The data for the 2014 report was collected before the Affordable Care Act (aka Obamacare) went into full effect, so that reform may eventually boost the U.S. out of last place by providing health insurance to some of the 50 million people who lacked it. But, according to the study, the problems of our health-care system remain so pervasive that it will take more than better access and equity to resolve them.
Karen Davis, a professor in the Bloomberg School of Public Health at Johns Hopkins University and lead author of the study, said overall improvement “is a matter of accountability, having information on your performance relative to your peers and being held accountable to achieving a kind of care that patients should expect to get.”
The U.K. diagnosed its health care system's problems and addressed them, Davis said. “They really have moved up over time.

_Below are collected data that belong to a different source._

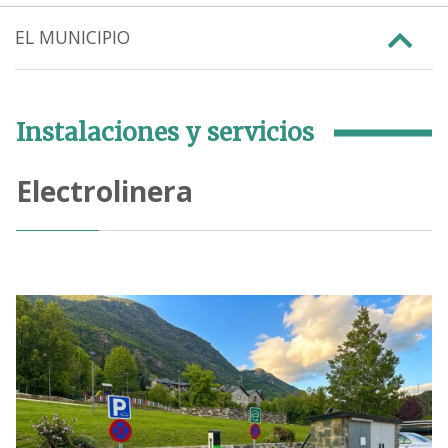
EL MUNICIPIO
Instalaciones y servicios
Electrolinera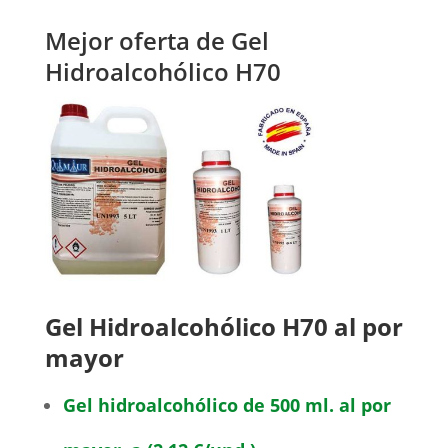
Mejor oferta de Gel
Hidroalcohólico H70
Gel Hidroalcohólico H70 al por
mayor
Gel hidroalcohólico de 500 ml. al por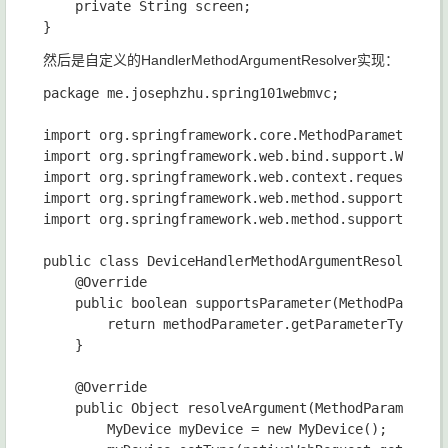
    private String screen;

然后是自定义的HandlerMethodArgumentResolver实现：
package me.josephzhu.spring101webmvc;

import org.springframework.core.MethodParameter;

import org.springframework.web.bind.support.WebData
import org.springframework.web.context.request.Nati
import org.springframework.web.method.support.Handl
import org.springframework.web.method.support.Model
public class DeviceHandlerMethodArgumentResolver im
    @Override

    public boolean supportsParameter(MethodParamete
        return methodParameter.getParameterType().e
    }

    @Override

    public Object resolveArgument(MethodParameter 
        MyDevice myDevice = new MyDevice();
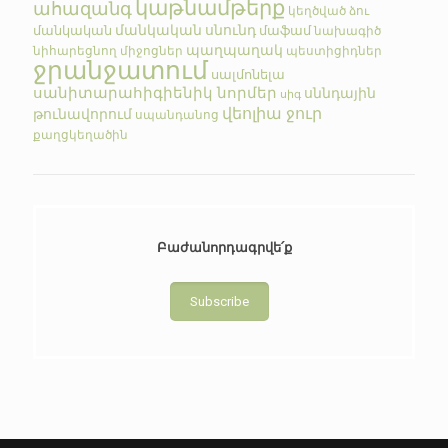
կաթնամթերք
ահազանգ
կեղծված
ձու
մանկական սնունդ
մանկական
մաֆամ
նախագիծ
պաղպաղակ
նիհարեցնող միջոցներ
պեստիցիդներ
ջրանջատում
սալմոնելա
սանիտարահիգիենիկ նորմեր
սննդային
սիգ
վեոլիա ջուր
թունավորում
սպանդանոց
քաղցկեղածին
Բաժանորդագրվե՛ք
Subscribe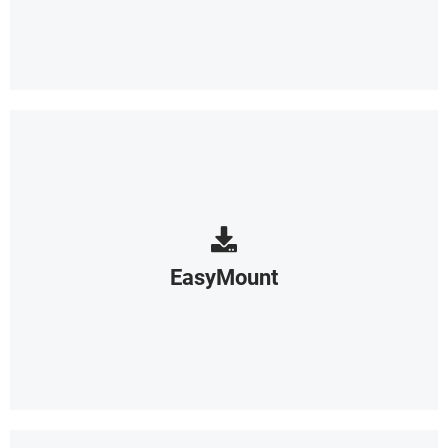
EasyMount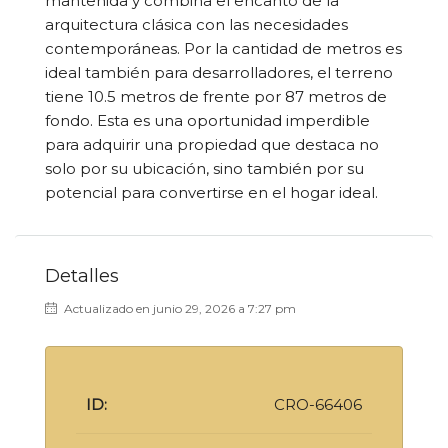
mantenida y combina el encanto de la
arquitectura clásica con las necesidades
contemporáneas. Por la cantidad de metros es
ideal también para desarrolladores, el terreno
tiene 10.5 metros de frente por 87 metros de
fondo. Esta es una oportunidad imperdible
para adquirir una propiedad que destaca no
solo por su ubicación, sino también por su
potencial para convertirse en el hogar ideal.
Detalles
Actualizado en junio 29, 2026 a 7:27 pm
ID:
CRO-66406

A lot of it has been systematic attention to increasing resources in the system,” she said. Officials hired more specialists, gave bonuses to family physicians who meet quality targets and adopted health information systems that allow physicians to easily share information about patients. And everyone has a doctor.
The United States, on the other hand, “ranks behind most countries on many measures of health outcomes, quality, and efficiency. U.S. physicians face particular difficulties receiving timely information, coordinating care, and dealing with administrative hassles,” the report concludes. The U.S. is beginning to catch up as it responds to financial incentives to improve health information systems, and Obamacare should strengthen that effort.
The U.S. fares well in providing preventive care and patient-centered care, according to the report. But among its many deficiencies, according to Davis and the report, are a relative shortage of primary care physicians; lack of access to primary care, especially for the poor; a large number of low-income residents who skip needed care, do not get recommended tests or do not fill prescriptions because of cost; high infant mortality; inordinate levels of mortality from conditions that could have been controlled, such as high blood pressure; and lower healthy life expectancy at age 60.
Davis said that while the government can set standards, provide incentives and exact penalties for poor performance, professional organizations that represent various parts of the medical system must get behind the effort to force changes, and many have.